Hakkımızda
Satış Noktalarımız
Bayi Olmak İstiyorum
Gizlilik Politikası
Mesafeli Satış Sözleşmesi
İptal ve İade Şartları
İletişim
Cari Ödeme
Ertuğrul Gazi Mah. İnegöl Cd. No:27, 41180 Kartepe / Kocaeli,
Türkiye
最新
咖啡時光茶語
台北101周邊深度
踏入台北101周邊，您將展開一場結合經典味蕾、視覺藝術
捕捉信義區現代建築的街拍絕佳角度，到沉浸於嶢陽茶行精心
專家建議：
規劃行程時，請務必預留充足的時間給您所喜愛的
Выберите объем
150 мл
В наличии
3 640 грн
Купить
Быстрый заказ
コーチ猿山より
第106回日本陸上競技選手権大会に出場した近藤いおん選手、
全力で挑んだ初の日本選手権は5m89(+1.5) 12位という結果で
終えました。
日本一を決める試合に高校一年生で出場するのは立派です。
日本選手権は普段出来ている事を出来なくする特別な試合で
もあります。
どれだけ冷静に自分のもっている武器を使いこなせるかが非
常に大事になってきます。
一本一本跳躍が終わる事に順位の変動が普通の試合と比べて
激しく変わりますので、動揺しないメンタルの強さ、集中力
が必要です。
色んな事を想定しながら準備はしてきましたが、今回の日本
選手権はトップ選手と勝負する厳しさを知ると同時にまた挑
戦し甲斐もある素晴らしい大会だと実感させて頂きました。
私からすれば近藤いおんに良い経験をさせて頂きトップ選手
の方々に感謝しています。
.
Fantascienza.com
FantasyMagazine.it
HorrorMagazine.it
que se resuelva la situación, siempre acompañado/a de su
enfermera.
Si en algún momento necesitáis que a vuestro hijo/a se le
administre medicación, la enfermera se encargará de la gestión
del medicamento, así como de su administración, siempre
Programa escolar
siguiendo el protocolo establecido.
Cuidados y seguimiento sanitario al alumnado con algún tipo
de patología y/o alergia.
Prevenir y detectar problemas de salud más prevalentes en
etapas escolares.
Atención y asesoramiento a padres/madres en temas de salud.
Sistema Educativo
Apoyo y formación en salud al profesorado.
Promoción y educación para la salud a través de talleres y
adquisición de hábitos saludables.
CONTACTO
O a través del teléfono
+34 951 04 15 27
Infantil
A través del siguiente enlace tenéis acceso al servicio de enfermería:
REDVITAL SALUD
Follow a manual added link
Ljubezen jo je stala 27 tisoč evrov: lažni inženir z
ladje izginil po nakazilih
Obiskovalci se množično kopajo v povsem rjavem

[WORK REQUEST]
Go through the listing above and write out exactly the lines starting with the one holding "Ertuğrul Gazi Mah." and running through the one holding "常に大事になってきます。", ends included, and no others.

[RESPONSE BELOW]
Ertuğrul Gazi Mah. İnegöl Cd. No:27, 41180 Kartepe / Kocaeli,
Türkiye
最新
咖啡時光茶語
台北101周邊深度
踏入台北101周邊，您將展開一場結合經典味蕾、視覺藝術
捕捉信義區現代建築的街拍絕佳角度，到沉浸於嶢陽茶行精心
專家建議：
規劃行程時，請務必預留充足的時間給您所喜愛的
Выберите объем
150 мл
В наличии
3 640 грн
Купить
Быстрый заказ
コーチ猿山より
第106回日本陸上競技選手権大会に出場した近藤いおん選手、
全力で挑んだ初の日本選手権は5m89(+1.5) 12位という結果で
終えました。
日本一を決める試合に高校一年生で出場するのは立派です。
日本選手権は普段出来ている事を出来なくする特別な試合で
もあります。
どれだけ冷静に自分のもっている武器を使いこなせるかが非
常に大事になってきます。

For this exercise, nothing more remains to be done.